What the task requires: Search the entries below for "mask". Report each line where it occurs.

Records to process:
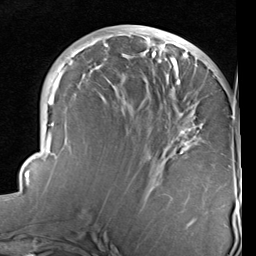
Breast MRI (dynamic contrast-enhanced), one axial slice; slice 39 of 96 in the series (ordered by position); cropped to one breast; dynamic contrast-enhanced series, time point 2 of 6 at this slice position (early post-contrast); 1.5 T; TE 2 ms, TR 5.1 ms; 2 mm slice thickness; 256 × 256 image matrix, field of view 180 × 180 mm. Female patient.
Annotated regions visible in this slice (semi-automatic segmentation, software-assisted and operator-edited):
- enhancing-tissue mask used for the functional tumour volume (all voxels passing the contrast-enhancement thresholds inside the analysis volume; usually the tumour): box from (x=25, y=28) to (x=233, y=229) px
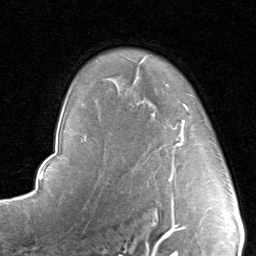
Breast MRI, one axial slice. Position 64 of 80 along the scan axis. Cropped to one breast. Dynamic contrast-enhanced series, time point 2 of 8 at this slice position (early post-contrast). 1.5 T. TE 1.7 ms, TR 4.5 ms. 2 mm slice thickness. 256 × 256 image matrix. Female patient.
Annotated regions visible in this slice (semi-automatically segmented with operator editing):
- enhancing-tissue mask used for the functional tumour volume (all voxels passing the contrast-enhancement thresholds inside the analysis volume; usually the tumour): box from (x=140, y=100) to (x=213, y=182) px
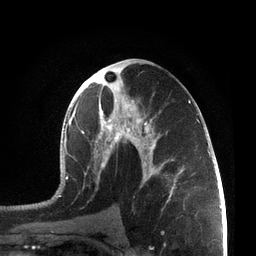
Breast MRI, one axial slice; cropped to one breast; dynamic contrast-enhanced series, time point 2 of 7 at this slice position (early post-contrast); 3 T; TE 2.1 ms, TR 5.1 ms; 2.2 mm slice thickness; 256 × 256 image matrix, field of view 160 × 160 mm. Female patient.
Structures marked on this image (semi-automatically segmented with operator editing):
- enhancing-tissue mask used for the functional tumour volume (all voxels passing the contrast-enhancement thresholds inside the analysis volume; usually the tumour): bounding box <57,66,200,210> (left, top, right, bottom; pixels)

Exercise solution:
- enhancing-tissue mask used for the functional tumour volume (all voxels passing the contrast-enhancement thresholds inside the analysis volume; usually the tumour): box from (x=25, y=28) to (x=233, y=229) px
- enhancing-tissue mask used for the functional tumour volume (all voxels passing the contrast-enhancement thresholds inside the analysis volume; usually the tumour): box from (x=140, y=100) to (x=213, y=182) px
- enhancing-tissue mask used for the functional tumour volume (all voxels passing the contrast-enhancement thresholds inside the analysis volume; usually the tumour): bounding box <57,66,200,210> (left, top, right, bottom; pixels)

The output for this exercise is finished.